Québec solidaire honors Yves Michaud after claiming responsibility for Gérald Godin. The Legault government does the same with Camille Laurin; and donates $10 million to the René-Lévesque Foundation to mark the 100th anniversary of the birth of the founder of the Parti Québécois.
For the current PQ, it is too much. An operation of "political appropriation" is underway, according to him.
Last Thursday, Pascal Bérubé, in the chamber, castigated Simon Jolin-Barrette, CAQ parliamentary leader. His fault: having prevented parliamentarians from speaking on a motion honoring Laurin.
In doing so, the CAQ would have "confiscated the right" of Laurin's "political family" to "pay tribute to him, if only for two minutes." This is unacceptable, and it hurt us a lot."
Bérubé railed, without notes, against the "political appropriation" of which his political formation would be the victim: "Know that each time I have to make these reminders, I will do it, and some will realize it at their expense", he launched, swinging between threat and despair.
We can understand the anger of the member for Matane, hyperactive these days, precisely because he feels hot soup for his party which continues to smash the floors of support in the polls.
Recent tributes – especially those from the CAQ – have generally taken place in the absence of a PQ representative and have almost always ignored Laurin's membership in the PQ and, above all, his fierce fight for independence. Nowadays, "Dr. Laurin" would obviously not be a caquist. Recall that he resigned in 1984 with Jacques Parizeau, among other things to protest against Lévesque's "putting under a bushel" of the sovereignist project.
Basically, the PQ of Paul St-Pierre Plamondon feels dispossessed, even dismembered. As if scavengers were already tearing themselves away, while he is still alive, some of his most beautiful pieces.

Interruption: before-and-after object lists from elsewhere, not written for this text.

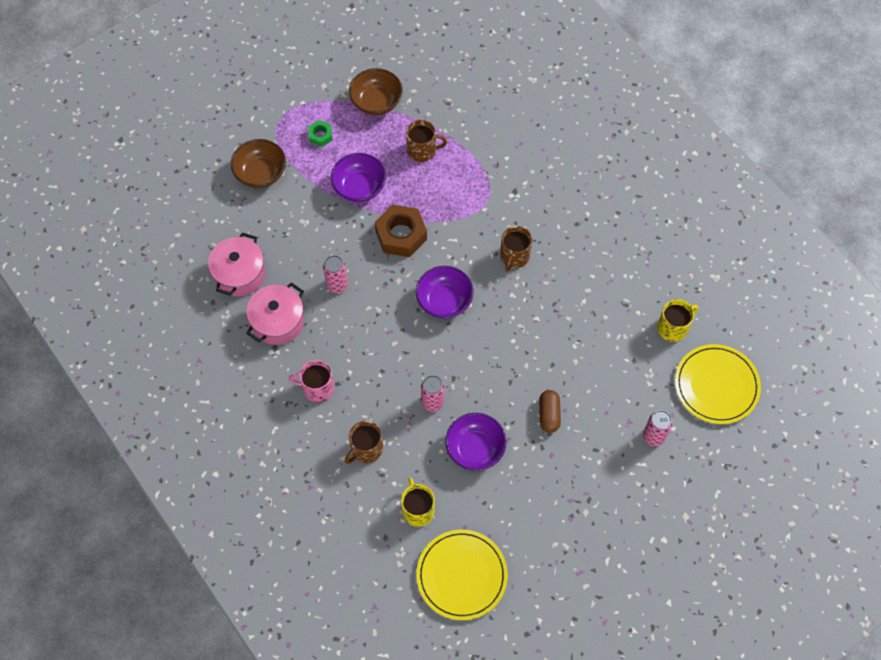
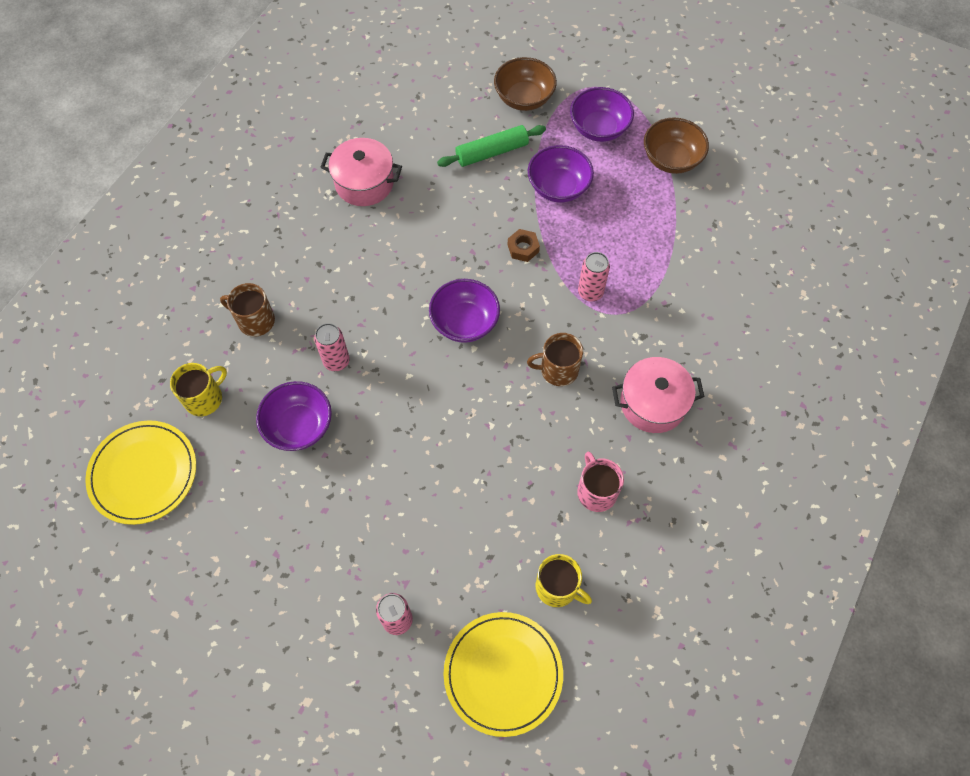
camera: 65 degrees right, 0 degrees up
(239, 274) = (401, 129): pink pot -> pink pot (653, 403)
(300, 218) = (492, 152): none -> green rolling pin
(317, 388) = (305, 248): pink mug -> pink mug (596, 491)
(320, 136) = (599, 128): green nut -> purple bowl
(337, 285) = (432, 216): pink can -> pink can (590, 292)
(401, 235) = (523, 248): brown nut -> brown nut, size x0.52
(422, 150) = (639, 225): brown mug -> none
(549, 414) = (374, 487): brown capsule -> none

Reached yesterday morning to discuss the Michaud case (a great PQ activist and friend of Lévesque), Pascal Bérubé seemed divided. CAQ MP Ruba Ghazal presented the aging man (he is 92) with the National Assembly medal on Sunday. "I'm glad she did that," he said at first (but sounding sorry he hadn't thought of it himself).
Then he added: “But while Godin and Laurin were campaigning for the Yes in 1980, the founder of Québec solidaire [Françoise David] was campaigning with In fight for the No... in the name of the “pan-Canadian proletariat”! »
Feeling victim of appropriation is acrimonious, of course. It is difficult, if not impossible, for political parties, these machines to claim the paternity of such and such an idea, to admit that some of their legacies to society are so widely accepted that they come to belong to everyone.
For some in the "new parties", this would be a sign that the party in question has had its day. And here they are quoting René Lévesque himself, who once wrote that parties "generally age quite badly." Even from their birth, they should include in their statutes “a clause providing that it will disappear after a certain time. A generation? Hardly more."
Nothing to appease the "dispossessed".